» **TASK REQUIREMENTS**
[1] Using the Dragonsteel notes, explain why Brandon is focusing on Way of Kings as his next big series instead of The Liar of Partinel.
[2] Answer these questions from the Dragonsteel notes:
(a) In which chapter of The Liar of Partinel does Hoid appear?
(b) Where is the one bound copy of the original Dragonsteel available?
(c) Which four books had elements cannibalized into Mistborn?

» **SOURCE EXTRACT**
*****

2. Hoid:
Page 445 of the
Elantris hardbackPage 269 of the
Mistborn hardbackPage 231 of the
Warbreaker 4.2 PDFChapter 1 of The Liar of Partinel (book 1 of the
Dragonsteel/Aether series)
This is not an exhaustive list, but he pops up (unobtrusively and generally forgettably) from time to time. We don't know what his overarching purpose is (besides being a way for Brandon to tease us).
3.
Dragonsteel:
The book Brandon wrote right after
Elantris. (He also started coming up with a very early version of the story when he was a teenager but didn't get very far.)
Dragonsteel was the first book of Brandon's that I (and a few other TWGers who knew Brandon at the time) read, making us Brandon converts. He used the book as his Honors English Thesis, and the one bound copy is available at the
BYU Library. Last year Brandon decided to go back to the
Dragonsteel world to start a longer series of which the original
Dragonsteel book, heavily rewritten, would make up book 3 (or something like that).
The Liar of Partinel, which Brandon has finished writing and of which he released one chapter on the website, is the first volume of the new
Dragonsteel series (which also uses elements from another of his cannibalized novels,
Aether of Night). When Brandon decides that an early book he has written just can't be revised into a workable form, he cannibalizes it, taking the good parts and characters and adding other elements to get a better ultimate result—elements from four different books (
Mistborn Prime,
Final Empire Prime,
Mythwalker, and
Aether of Night) were cannibalized into
Mistborn and more of
Mythwalker was cannibalized into
Warbreaker.
The first draft of
The Liar of Partinel needs a lot of revision, but Brandon is busy and won't get back to it for a while. Because of the high-profile nature of
A Memory of Light, he wants his next book released after that to be the start of a major epic;
The Liar of Partinel was meant as a sort of backdoor pilot into the
Dragonsteel series rather than the true start of a major epic. So Brandon is going to concentrate instead on
Way of Kings as his next big series.

*****

» **INFORMATION PROVIDED**
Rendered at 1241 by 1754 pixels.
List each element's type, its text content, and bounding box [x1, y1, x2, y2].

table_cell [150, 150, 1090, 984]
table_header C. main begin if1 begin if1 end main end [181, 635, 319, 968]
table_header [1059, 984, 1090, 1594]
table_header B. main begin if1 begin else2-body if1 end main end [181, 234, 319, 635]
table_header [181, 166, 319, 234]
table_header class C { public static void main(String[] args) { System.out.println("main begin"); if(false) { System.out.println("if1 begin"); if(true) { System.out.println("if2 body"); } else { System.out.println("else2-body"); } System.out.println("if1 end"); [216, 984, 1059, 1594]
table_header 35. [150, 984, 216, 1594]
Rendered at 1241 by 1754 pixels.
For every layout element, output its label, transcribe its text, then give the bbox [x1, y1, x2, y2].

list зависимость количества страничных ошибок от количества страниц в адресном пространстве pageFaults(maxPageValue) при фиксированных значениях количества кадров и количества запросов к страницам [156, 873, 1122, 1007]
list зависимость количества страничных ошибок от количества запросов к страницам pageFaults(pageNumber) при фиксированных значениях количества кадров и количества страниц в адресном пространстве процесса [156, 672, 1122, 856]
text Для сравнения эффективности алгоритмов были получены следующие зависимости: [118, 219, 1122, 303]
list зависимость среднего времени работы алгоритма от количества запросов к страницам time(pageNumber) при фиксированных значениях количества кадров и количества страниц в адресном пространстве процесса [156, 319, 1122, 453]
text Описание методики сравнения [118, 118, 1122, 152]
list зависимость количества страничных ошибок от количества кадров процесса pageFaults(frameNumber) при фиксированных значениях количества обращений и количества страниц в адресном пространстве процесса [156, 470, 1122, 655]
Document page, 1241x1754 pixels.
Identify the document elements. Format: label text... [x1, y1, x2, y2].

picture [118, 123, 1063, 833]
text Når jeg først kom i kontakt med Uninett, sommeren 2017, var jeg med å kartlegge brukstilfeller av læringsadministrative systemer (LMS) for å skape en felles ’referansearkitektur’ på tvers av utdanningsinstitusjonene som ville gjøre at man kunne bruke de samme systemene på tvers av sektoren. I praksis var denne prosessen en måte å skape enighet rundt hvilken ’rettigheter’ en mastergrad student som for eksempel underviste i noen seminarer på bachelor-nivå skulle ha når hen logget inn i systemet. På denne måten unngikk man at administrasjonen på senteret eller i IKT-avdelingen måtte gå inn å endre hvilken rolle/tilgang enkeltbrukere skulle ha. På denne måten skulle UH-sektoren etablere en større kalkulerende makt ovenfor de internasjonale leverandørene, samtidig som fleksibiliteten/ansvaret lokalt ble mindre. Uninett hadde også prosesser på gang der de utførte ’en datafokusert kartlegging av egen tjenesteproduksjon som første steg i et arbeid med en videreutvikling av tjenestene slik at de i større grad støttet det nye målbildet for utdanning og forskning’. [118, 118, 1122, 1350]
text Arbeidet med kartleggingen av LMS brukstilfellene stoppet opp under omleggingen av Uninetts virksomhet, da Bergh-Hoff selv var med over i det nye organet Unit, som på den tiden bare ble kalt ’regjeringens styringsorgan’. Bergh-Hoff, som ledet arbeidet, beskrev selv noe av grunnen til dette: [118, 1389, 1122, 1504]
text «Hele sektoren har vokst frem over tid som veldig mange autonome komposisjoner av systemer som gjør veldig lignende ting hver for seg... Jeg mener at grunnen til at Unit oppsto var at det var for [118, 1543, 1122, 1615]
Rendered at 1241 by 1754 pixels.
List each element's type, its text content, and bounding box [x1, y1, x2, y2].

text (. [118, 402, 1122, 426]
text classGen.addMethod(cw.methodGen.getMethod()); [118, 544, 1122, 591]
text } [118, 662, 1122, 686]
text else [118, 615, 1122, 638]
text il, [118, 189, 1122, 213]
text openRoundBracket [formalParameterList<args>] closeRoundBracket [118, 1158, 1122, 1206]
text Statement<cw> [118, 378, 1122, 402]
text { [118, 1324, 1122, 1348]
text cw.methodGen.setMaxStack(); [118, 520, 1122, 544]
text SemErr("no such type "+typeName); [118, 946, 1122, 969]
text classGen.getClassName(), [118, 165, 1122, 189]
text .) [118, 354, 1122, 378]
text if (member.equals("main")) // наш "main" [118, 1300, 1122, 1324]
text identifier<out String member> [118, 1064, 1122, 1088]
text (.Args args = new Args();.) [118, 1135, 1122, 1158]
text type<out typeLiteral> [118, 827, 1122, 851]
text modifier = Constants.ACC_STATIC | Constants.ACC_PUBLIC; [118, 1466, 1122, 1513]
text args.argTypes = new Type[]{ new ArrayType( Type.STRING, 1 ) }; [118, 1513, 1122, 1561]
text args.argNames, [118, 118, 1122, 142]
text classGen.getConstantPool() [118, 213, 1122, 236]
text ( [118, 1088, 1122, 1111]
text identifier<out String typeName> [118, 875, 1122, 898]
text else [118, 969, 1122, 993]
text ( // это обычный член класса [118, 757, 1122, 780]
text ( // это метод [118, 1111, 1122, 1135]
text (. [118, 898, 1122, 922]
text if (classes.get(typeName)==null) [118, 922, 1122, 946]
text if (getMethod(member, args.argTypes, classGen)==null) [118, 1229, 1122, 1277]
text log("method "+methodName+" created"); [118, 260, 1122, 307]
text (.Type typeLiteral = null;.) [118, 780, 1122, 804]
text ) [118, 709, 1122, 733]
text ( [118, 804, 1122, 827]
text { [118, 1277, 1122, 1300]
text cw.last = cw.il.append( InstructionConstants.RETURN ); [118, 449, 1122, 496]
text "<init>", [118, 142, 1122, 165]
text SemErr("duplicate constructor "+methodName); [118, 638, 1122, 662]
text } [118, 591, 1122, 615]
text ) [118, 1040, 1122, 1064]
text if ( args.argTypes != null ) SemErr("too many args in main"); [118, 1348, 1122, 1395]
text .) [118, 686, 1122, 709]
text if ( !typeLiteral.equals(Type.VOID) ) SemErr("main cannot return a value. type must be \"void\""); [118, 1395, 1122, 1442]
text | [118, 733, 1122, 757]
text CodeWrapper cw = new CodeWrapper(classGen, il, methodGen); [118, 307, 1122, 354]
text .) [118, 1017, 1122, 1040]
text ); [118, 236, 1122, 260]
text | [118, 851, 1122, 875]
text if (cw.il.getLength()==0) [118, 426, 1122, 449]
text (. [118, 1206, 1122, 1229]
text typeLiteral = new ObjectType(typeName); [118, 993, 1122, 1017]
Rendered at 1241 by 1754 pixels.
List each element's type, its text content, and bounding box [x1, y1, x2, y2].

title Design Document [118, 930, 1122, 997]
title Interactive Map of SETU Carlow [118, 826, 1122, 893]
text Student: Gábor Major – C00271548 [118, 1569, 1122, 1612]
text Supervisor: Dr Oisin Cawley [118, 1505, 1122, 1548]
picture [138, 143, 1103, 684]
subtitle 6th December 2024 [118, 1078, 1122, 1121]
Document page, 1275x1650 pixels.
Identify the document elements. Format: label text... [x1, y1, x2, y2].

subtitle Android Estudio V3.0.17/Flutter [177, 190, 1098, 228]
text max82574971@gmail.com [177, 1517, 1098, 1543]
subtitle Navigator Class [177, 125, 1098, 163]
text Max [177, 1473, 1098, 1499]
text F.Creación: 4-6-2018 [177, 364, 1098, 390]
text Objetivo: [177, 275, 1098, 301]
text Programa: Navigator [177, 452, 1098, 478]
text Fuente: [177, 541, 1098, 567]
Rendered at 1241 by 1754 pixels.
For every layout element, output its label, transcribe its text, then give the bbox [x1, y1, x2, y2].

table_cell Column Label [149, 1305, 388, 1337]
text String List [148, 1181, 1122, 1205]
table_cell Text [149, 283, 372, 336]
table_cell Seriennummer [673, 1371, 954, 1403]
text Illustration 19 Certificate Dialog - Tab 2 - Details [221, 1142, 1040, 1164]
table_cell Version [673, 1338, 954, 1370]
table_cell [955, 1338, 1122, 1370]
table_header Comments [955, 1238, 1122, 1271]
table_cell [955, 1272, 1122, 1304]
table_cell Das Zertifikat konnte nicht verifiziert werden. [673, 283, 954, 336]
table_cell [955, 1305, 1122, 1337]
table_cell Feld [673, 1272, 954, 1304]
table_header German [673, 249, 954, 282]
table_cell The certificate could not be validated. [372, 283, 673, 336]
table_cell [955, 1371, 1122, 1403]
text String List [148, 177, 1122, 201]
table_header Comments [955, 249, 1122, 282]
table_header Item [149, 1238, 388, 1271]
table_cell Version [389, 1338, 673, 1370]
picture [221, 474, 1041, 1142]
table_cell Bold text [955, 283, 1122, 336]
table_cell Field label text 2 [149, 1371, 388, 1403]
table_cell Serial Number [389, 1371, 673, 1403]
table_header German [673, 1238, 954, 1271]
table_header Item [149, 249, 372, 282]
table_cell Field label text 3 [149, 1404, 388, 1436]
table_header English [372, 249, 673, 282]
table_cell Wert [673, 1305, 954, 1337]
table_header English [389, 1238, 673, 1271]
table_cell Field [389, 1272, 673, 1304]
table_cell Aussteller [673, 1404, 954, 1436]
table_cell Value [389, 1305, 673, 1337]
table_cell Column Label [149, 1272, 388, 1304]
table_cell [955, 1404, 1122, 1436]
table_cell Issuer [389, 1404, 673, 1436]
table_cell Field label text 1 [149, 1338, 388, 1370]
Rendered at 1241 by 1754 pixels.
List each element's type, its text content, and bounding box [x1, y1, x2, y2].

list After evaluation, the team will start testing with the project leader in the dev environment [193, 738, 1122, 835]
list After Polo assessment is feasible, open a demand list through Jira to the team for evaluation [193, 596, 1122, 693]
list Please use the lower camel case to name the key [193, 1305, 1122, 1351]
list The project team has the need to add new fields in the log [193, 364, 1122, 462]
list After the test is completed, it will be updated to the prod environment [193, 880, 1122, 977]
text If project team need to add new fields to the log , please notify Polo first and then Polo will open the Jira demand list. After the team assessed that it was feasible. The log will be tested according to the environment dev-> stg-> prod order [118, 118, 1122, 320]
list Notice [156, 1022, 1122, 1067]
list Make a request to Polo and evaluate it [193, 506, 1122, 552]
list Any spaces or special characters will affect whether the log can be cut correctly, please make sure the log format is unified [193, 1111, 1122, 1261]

*****

» **ANSWERS BY ITEM**
[1] Because of the high-profile nature of A Memory of Light, Brandon wants his next book after it to be the start of a major epic. The Liar of Partinel was meant as a sort of backdoor pilot into the Dragonsteel series rather than the true start of a major epic. Its first draft also needs a lot of revision, and he is too busy to return to it for a while.

[2]
(a) Chapter 1.
(b) At the BYU Library.
(c) Mistborn Prime, Final Empire Prime, Mythwalker, and Aether of Night.